Johannesburg’s city buzz is no new phenomenon to its dwellers and those who frequent it from neighbouring suburbs. Frome buses traveling from one pillar to post, and pedestrians commuting from one location to the next, the city is always abuzz and a place where many have either come to love or loathe it. But for resilient visionary and artist, David Koloane, this was the beginnings of revelations and inspirations in his artworks that heavily resembled his lived experience and those he met along the way in Johannesburg.
This was how Wednesday morning (13 November 2019) unravelled for Friends of Standard Bank who were invited to an exclusive and immersive walkabout of the city through the eyes of David Koloane. This as part of the bank’s second invigoration of the current exhibition being shown at the Standard Bank Gallery.

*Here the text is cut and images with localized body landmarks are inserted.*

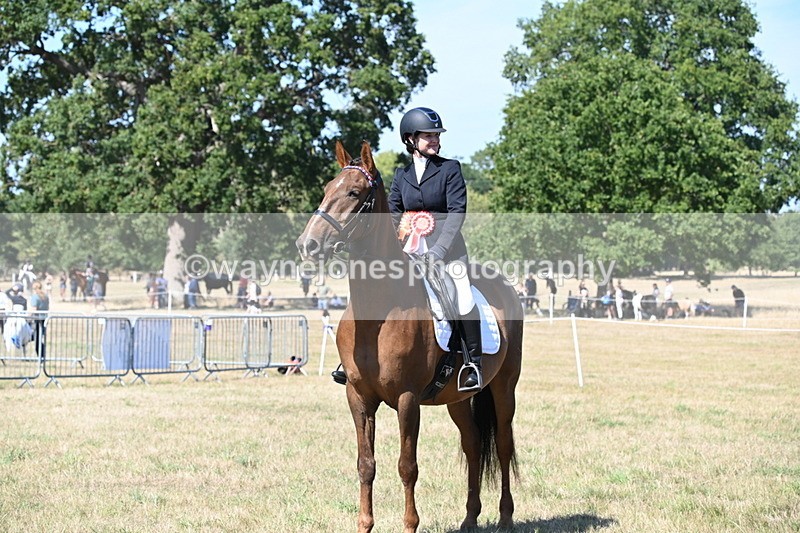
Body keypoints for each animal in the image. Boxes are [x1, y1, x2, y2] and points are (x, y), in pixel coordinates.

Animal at [296, 141, 524, 532]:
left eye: (354, 193)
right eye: (326, 189)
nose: (306, 245)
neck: (378, 312)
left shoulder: (407, 398)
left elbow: (407, 466)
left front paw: (409, 524)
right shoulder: (358, 397)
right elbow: (366, 464)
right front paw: (365, 525)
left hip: (503, 387)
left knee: (503, 444)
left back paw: (506, 517)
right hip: (457, 398)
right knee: (473, 444)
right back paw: (470, 518)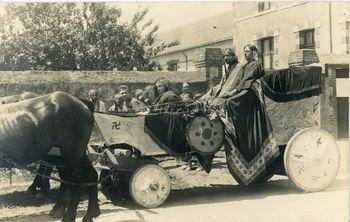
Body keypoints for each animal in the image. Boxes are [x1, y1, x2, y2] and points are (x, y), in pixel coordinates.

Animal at [0, 91, 100, 221]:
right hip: (77, 152)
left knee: (76, 181)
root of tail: (82, 103)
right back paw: (90, 214)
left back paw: (68, 217)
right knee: (89, 175)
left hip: (71, 151)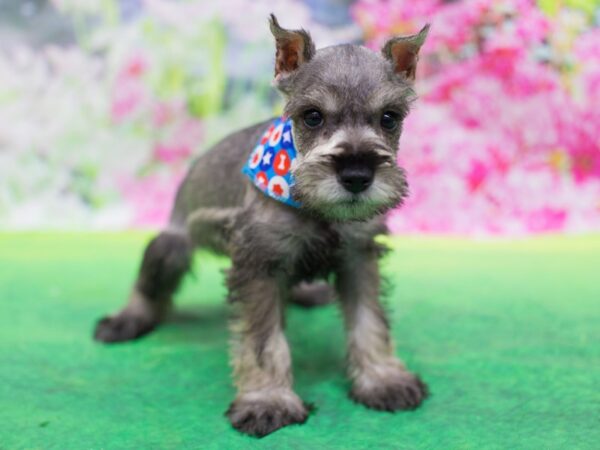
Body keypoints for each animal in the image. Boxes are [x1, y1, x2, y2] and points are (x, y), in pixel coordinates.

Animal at [94, 15, 428, 438]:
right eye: (312, 116)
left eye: (389, 118)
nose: (356, 175)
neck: (311, 204)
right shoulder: (258, 264)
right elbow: (264, 342)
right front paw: (268, 400)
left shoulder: (358, 257)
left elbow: (370, 321)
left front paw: (383, 379)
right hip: (170, 247)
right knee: (149, 284)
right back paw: (125, 321)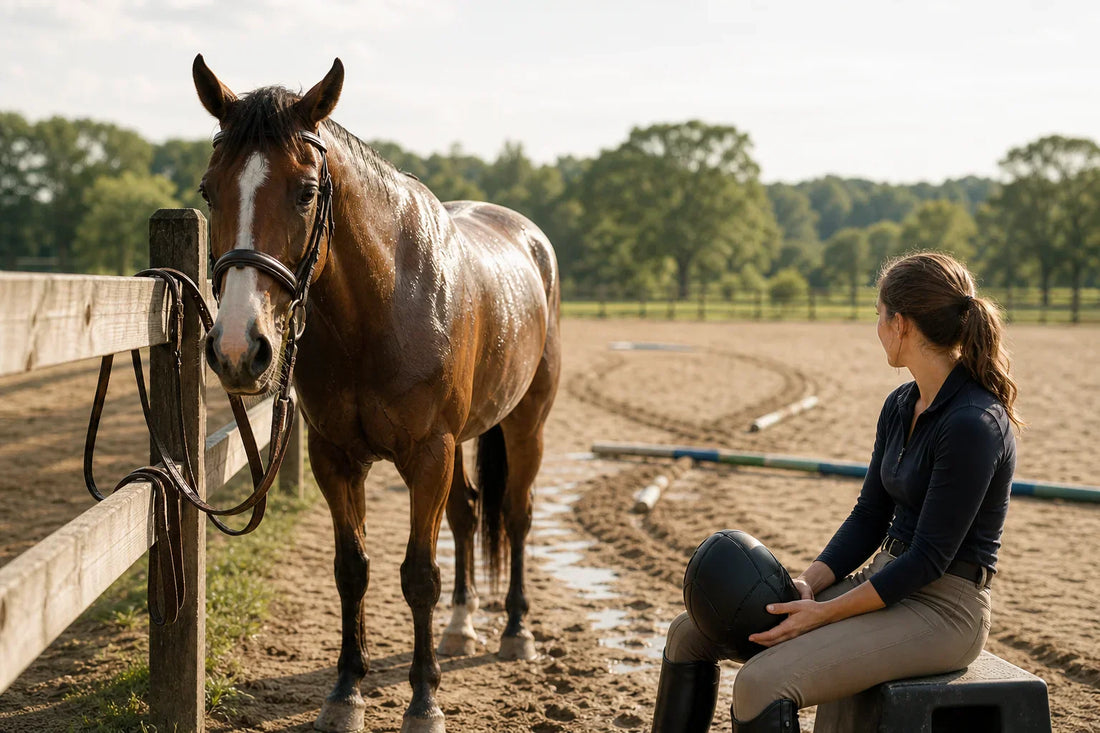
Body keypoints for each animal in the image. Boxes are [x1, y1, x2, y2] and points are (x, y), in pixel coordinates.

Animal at [192, 55, 561, 733]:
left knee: (516, 516)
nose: (236, 349)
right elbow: (352, 570)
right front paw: (345, 692)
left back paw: (515, 632)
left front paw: (424, 701)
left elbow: (418, 575)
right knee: (468, 514)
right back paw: (462, 626)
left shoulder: (428, 455)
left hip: (526, 425)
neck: (381, 307)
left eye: (306, 191)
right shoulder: (336, 458)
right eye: (210, 190)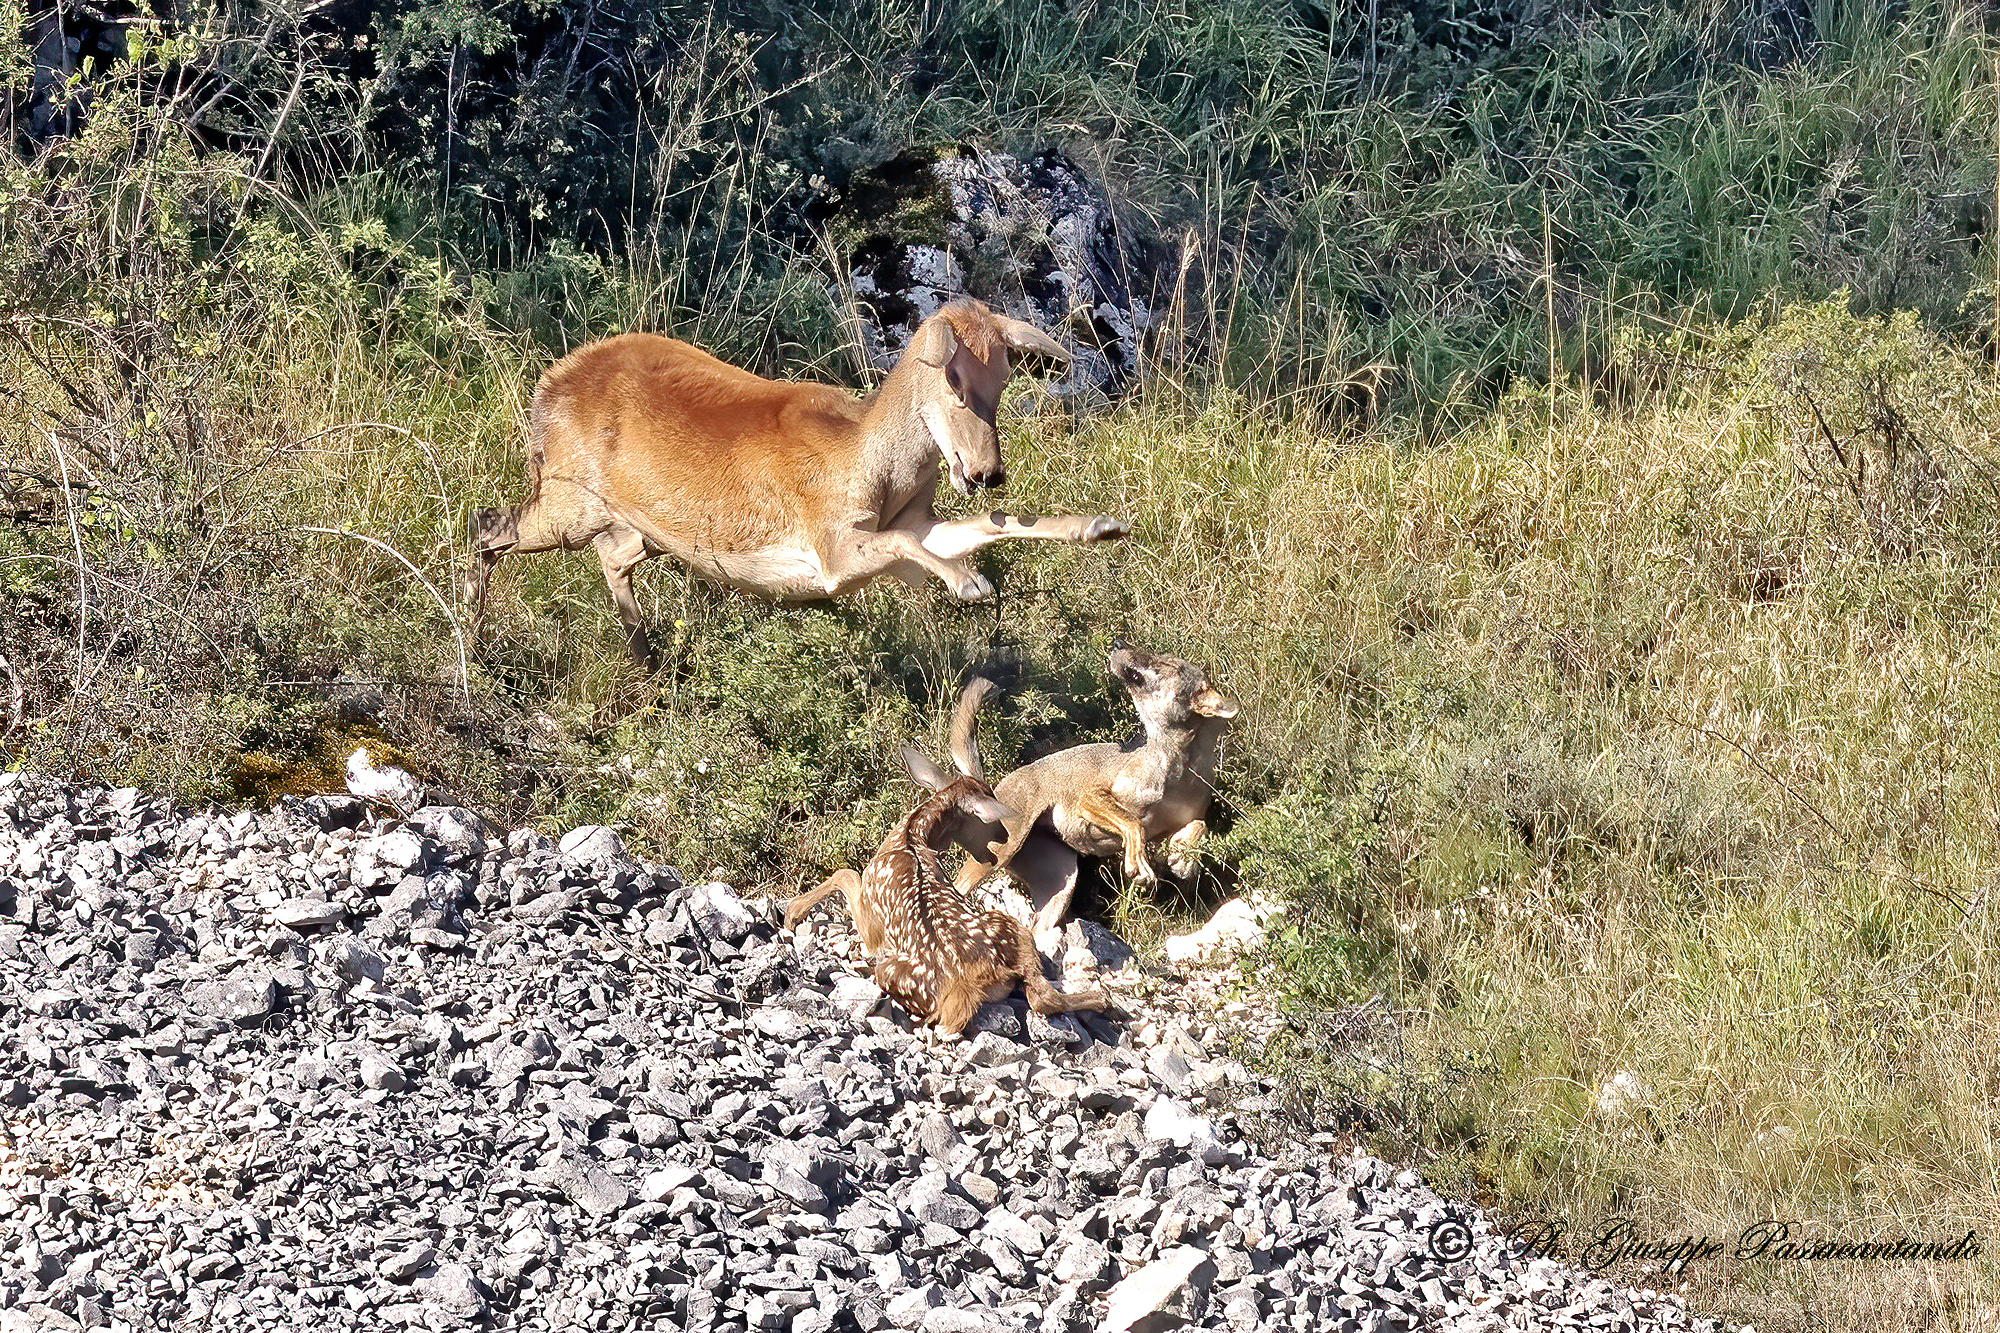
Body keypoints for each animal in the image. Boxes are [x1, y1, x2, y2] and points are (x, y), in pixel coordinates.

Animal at [465, 300, 1130, 664]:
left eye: (1006, 379)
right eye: (955, 381)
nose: (986, 471)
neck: (866, 461)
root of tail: (546, 388)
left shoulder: (915, 523)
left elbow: (991, 524)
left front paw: (1101, 525)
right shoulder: (830, 545)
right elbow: (907, 544)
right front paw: (969, 584)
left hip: (632, 525)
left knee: (610, 557)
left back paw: (646, 659)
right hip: (567, 495)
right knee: (487, 524)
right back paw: (474, 648)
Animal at [782, 680, 1113, 1035]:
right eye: (989, 819)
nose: (1002, 841)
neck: (911, 835)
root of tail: (964, 986)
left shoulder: (873, 930)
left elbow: (845, 873)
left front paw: (792, 912)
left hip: (898, 965)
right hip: (1007, 929)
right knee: (1040, 995)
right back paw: (1101, 999)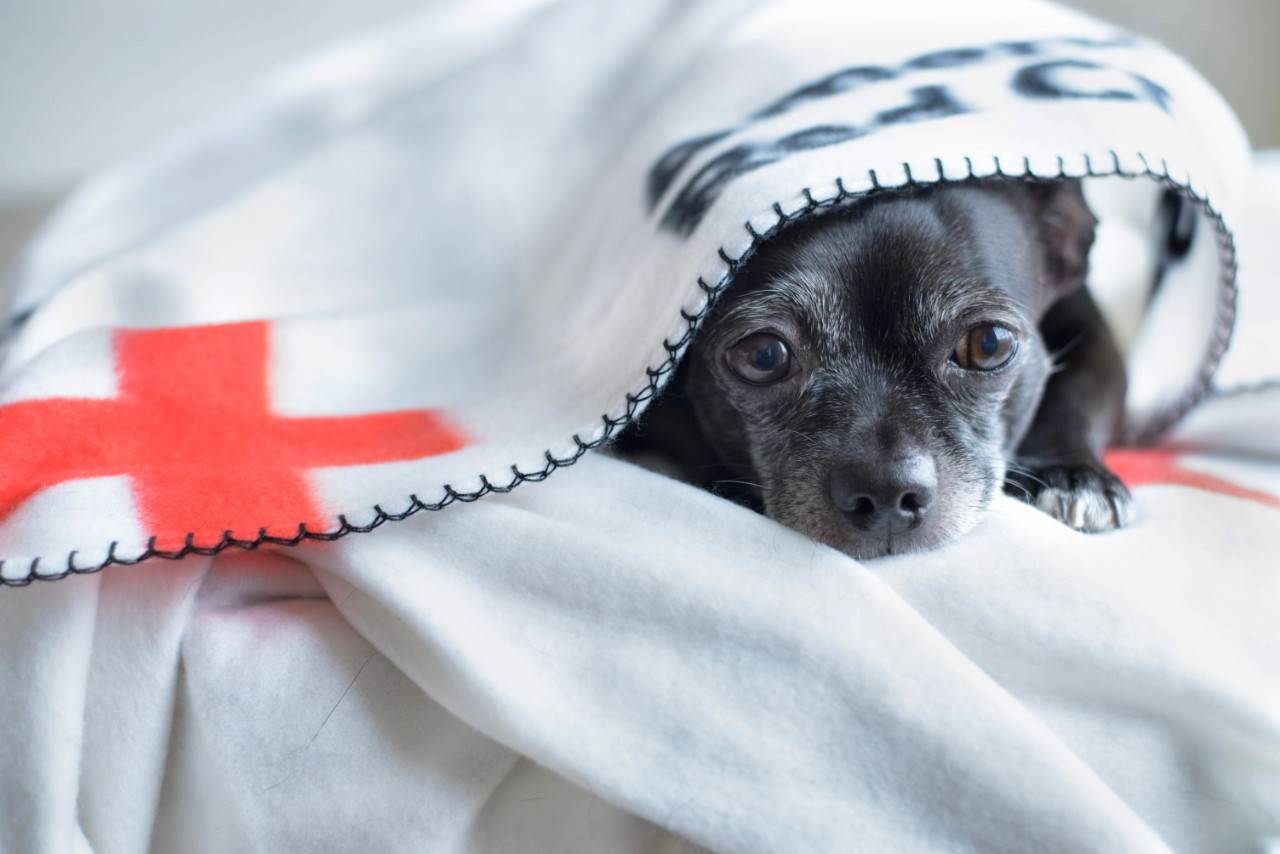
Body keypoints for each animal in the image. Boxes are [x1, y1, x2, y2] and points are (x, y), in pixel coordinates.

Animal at [624, 179, 1136, 560]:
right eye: (763, 355)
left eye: (989, 344)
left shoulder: (1090, 324)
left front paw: (1072, 474)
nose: (887, 490)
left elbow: (1080, 390)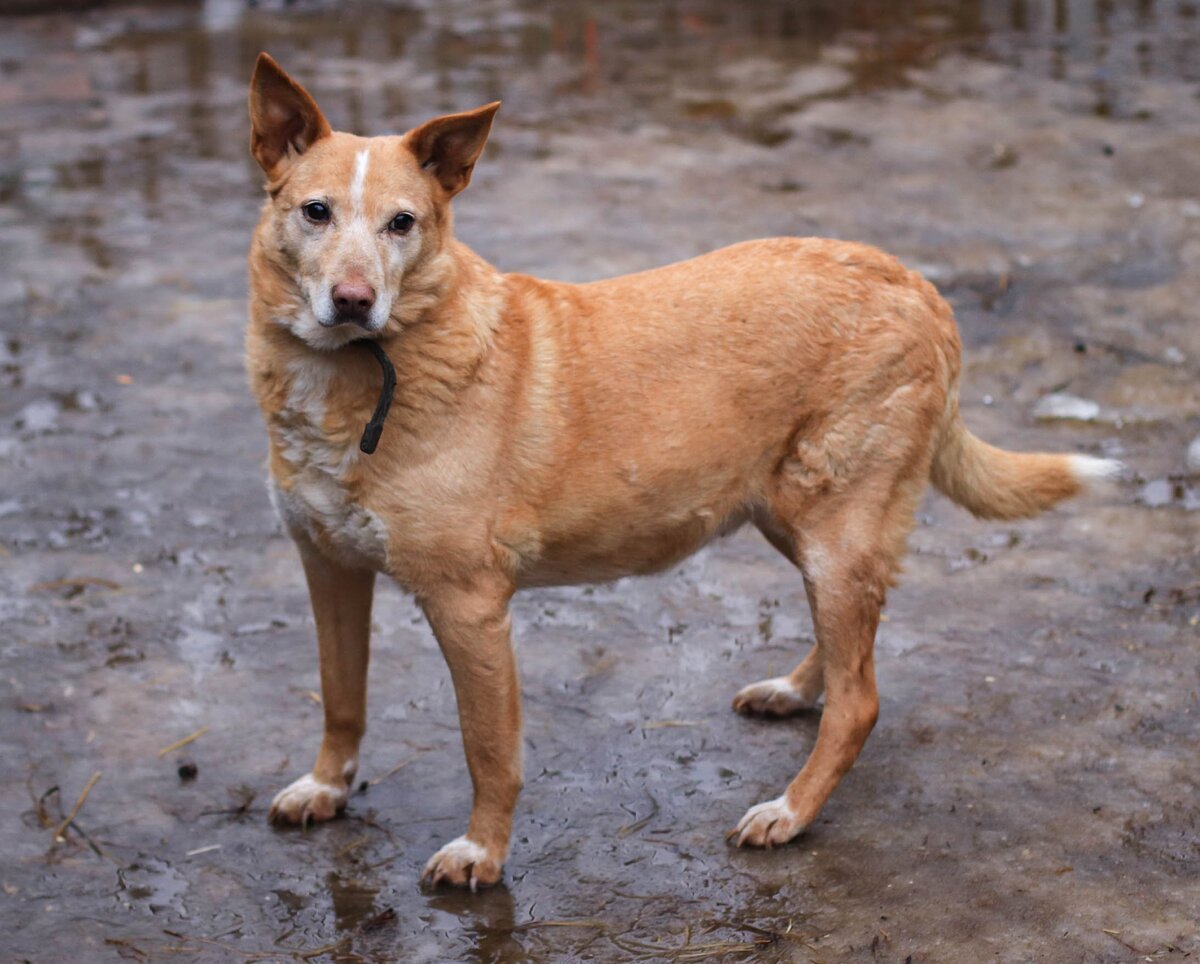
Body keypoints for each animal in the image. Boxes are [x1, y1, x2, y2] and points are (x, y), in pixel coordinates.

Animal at [246, 54, 1123, 888]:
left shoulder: (469, 605)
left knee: (861, 700)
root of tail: (916, 284)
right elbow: (341, 695)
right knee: (856, 649)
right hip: (798, 520)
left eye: (403, 224)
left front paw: (482, 854)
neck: (358, 368)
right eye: (315, 211)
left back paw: (789, 812)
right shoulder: (326, 565)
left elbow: (488, 748)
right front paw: (326, 787)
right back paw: (796, 690)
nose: (353, 300)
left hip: (832, 528)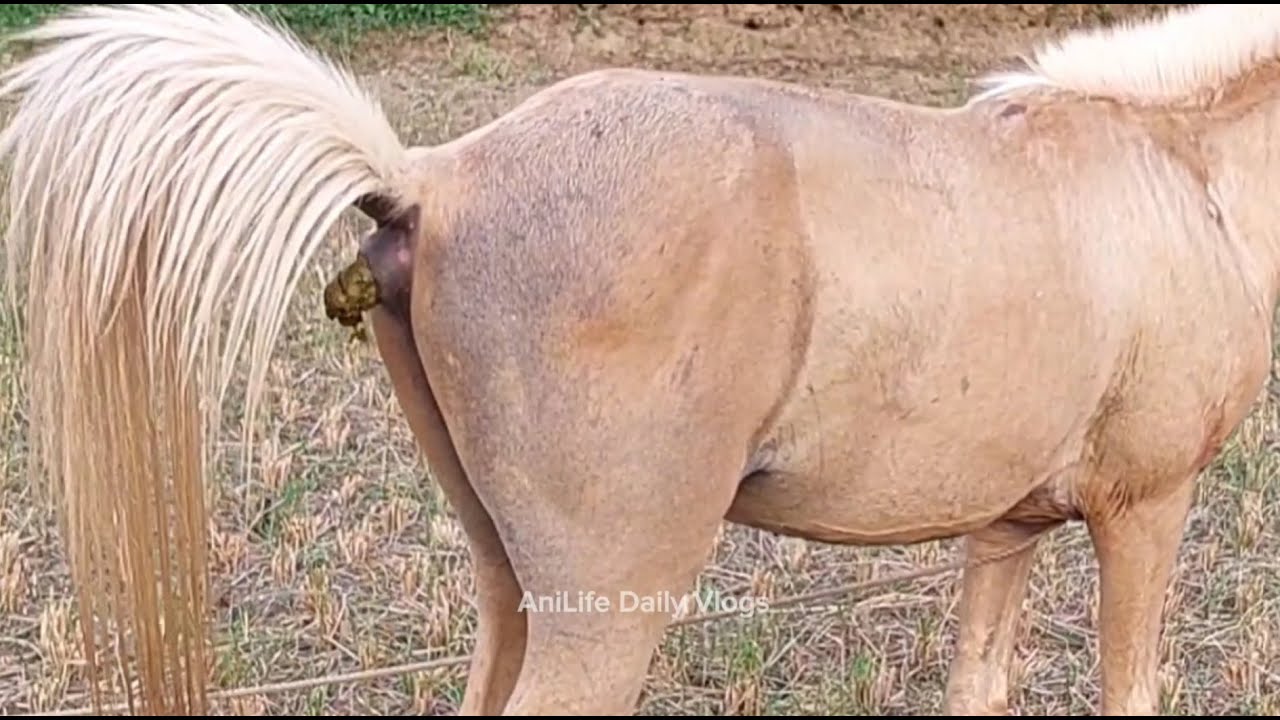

Titled A Resilient Visionary: poetic expressions of David Koloane, the exhibition was curated by Dr Thembinkosi Goniwe and launched in Johannesburg a few months after Koloane’s passing and will run until 06 December 2019 as commemorative tribute to his life and work. It and therefore stands.
The exhibition is not only a showcase of a lifetime survey of the work of the renowned South African artist, but also marks his enormous contribution to the South African visual art landscape. “Koloane was not only an important figure in South Africa’s visual art landscape but was also a critical voice that has shaped its contemporary moment. With over five decades working in the visual art space, Koloane has had an illustrious artistic career that has cemented him as an influential figure in visual art and legendary in the role he played in creating space for Black artists,” says Dr Same Mdluli, Standard Bank Gallery Manager.
In curating the show Goniwe, has made a selection of artworks by Koloane from the artist’s own personal collection, works that belong to the artist’s estate. The exhibition is thus modelled as a as a pictorial monograph that sheds panoramic insight on his creative and intellectual trajectory.
“Foregrounded is Koloane’s artistic practice, particularly his aesthetic inclinations and visual vocabulary with which he interrogates the socio-political and existential human condition. Thus, the significance of his unrelenting search for a visual language that is expressive, evocative and poetic in articulating his preoccupation with the urban life of Johannesburg, a disparate city constitutive of suburbia and townships. This is a Johannesburg that Achille Mbembe and Sarah Nuttall dub the elusive metropolis, owing to its enduring restlessness, influx, mutation, affluence, indigence, ambivalence and challenges” adds Goniwe.
In prioritising Koloane’s artistic practice, this exhibition investigates his discursive sensibilities characteristic of a socio-politically reflective modernism whose imagery intersects scenes of everyday rituals, distortive figurations and abstractive forms all of whose renditions give life to novel worlds of artistic representations. Of significance is Koloane’s struggle and triumph, not only in search of a poetic and reflective visual grammar, but also what it means to be modern Black subjects under colonial apartheid and democracy.
These endeavours, in effect, bear testament to Koloane as both witness and participant in the ongoing transformative struggle to make the (art) world a more hospitable place for Black artists. Not to mention his focus on the national and cultural struggle to bestow on South Africa the greatest possible gift which Steve Biko defined as “a more human face.” It is this gift that Koloane has shared with the world at large, a gift he continued to espouse until his passing at the age of eighty-one years. And it is his creative and intellectual gift in the form of artworks and written excerpts that this exhibition presents.